# Exercise aim:
Copy each line below that contains "input".
-=-=-
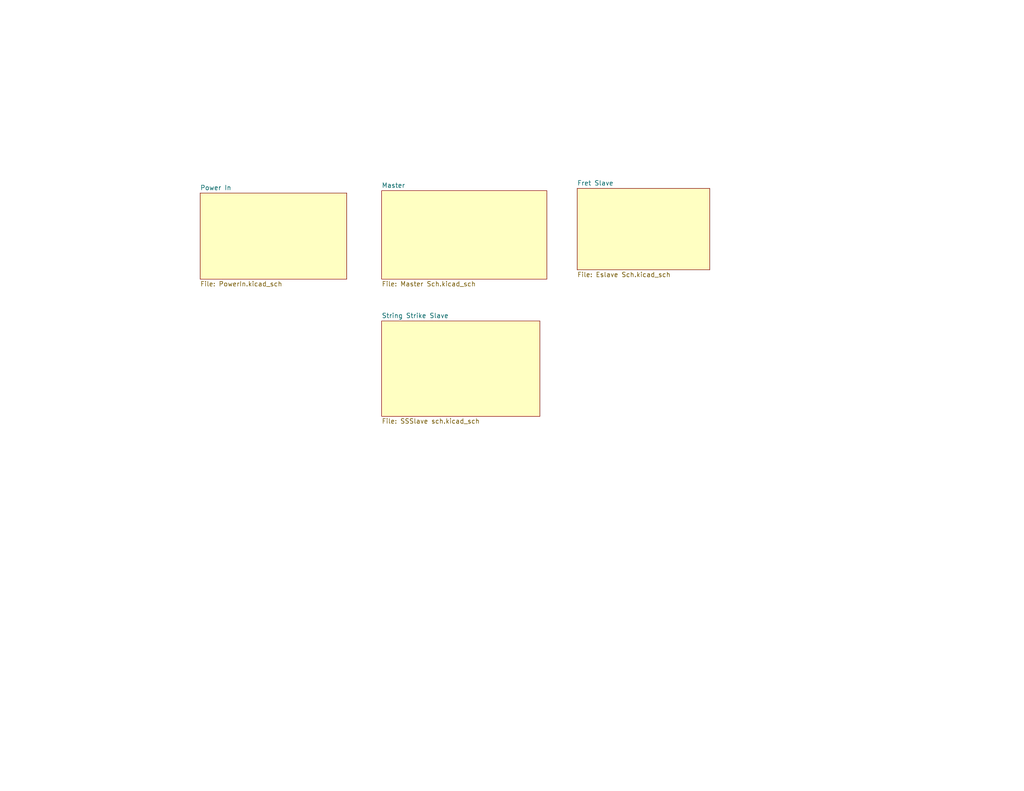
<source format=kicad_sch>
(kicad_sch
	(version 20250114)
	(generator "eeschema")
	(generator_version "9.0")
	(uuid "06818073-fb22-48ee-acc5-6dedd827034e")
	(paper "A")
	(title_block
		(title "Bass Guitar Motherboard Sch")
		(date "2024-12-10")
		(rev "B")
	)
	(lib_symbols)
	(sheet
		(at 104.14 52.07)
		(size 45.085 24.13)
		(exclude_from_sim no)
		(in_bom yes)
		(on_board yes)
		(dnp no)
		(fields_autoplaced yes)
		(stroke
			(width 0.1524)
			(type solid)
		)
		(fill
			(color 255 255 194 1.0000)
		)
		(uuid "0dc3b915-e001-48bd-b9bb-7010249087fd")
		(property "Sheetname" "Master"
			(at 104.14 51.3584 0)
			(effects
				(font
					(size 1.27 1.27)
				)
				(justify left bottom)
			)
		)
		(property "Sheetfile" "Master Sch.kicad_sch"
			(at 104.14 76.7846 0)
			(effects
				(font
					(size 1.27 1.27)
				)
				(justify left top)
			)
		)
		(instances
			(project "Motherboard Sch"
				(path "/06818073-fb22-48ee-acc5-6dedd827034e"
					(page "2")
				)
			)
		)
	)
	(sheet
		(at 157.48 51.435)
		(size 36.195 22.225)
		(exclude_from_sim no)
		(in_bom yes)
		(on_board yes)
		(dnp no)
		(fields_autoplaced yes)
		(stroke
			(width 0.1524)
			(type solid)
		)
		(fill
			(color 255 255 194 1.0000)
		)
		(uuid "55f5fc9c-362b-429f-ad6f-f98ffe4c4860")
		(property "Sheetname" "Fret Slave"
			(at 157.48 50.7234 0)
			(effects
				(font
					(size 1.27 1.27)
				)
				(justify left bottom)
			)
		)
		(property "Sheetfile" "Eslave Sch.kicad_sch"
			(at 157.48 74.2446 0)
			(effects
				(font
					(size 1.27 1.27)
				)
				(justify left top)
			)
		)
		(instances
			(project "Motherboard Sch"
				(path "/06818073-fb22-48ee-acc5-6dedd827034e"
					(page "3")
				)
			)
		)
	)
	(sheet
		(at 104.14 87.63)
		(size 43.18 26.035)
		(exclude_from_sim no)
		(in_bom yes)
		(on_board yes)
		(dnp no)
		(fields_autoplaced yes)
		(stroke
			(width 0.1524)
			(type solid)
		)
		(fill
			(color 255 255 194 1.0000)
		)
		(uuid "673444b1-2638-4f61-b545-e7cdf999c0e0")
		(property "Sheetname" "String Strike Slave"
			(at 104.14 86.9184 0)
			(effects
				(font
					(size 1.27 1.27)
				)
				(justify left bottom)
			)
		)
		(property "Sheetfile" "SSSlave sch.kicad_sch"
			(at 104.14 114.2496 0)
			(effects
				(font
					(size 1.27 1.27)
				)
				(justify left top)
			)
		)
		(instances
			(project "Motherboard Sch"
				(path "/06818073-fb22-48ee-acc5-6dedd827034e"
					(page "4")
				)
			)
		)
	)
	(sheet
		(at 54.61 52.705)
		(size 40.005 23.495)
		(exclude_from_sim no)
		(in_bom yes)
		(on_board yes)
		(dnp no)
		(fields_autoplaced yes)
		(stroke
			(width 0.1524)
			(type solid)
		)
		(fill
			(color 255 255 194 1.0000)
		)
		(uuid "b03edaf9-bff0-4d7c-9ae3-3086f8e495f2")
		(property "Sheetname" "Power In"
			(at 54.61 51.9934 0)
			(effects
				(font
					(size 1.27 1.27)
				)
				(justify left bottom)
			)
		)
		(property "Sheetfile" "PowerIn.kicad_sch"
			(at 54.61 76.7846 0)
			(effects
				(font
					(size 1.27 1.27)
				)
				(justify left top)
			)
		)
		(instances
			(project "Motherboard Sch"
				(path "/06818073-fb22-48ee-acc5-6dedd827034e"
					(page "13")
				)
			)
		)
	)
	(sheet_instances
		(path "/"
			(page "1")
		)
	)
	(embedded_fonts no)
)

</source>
-=-=-
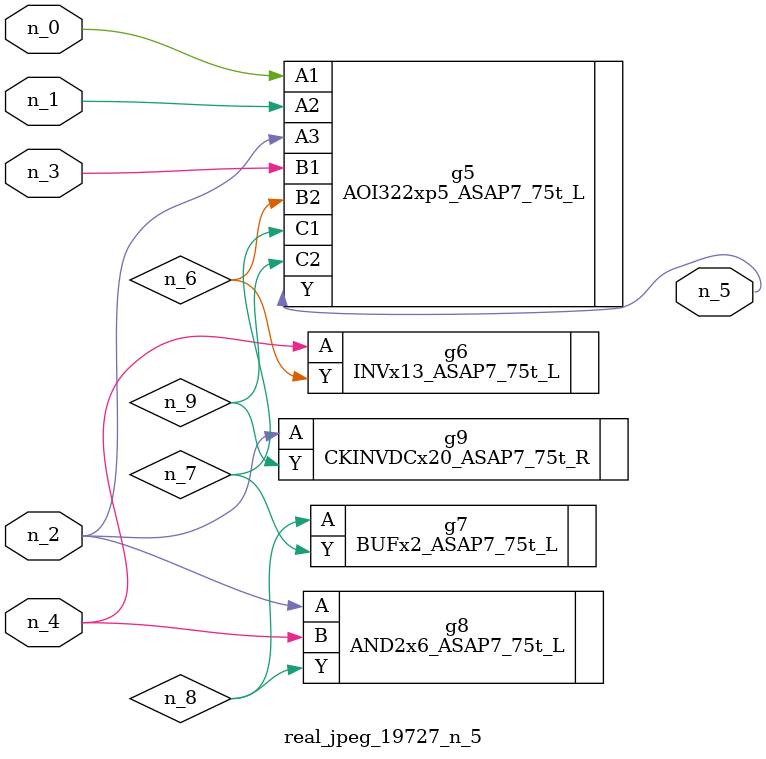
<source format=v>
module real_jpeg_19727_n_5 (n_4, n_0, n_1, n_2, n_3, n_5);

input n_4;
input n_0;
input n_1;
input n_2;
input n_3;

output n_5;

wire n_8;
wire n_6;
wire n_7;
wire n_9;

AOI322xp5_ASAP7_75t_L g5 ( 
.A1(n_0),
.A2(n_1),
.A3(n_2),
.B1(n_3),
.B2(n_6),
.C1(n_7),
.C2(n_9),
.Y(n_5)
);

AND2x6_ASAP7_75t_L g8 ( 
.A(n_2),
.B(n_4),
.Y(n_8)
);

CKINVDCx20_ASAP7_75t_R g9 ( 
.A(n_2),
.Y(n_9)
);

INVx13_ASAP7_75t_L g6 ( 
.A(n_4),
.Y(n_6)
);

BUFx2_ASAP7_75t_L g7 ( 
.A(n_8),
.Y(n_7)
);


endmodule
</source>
-=-=-
# Response to the task:
input n_4;
input n_0;
input n_1;
input n_2;
input n_3;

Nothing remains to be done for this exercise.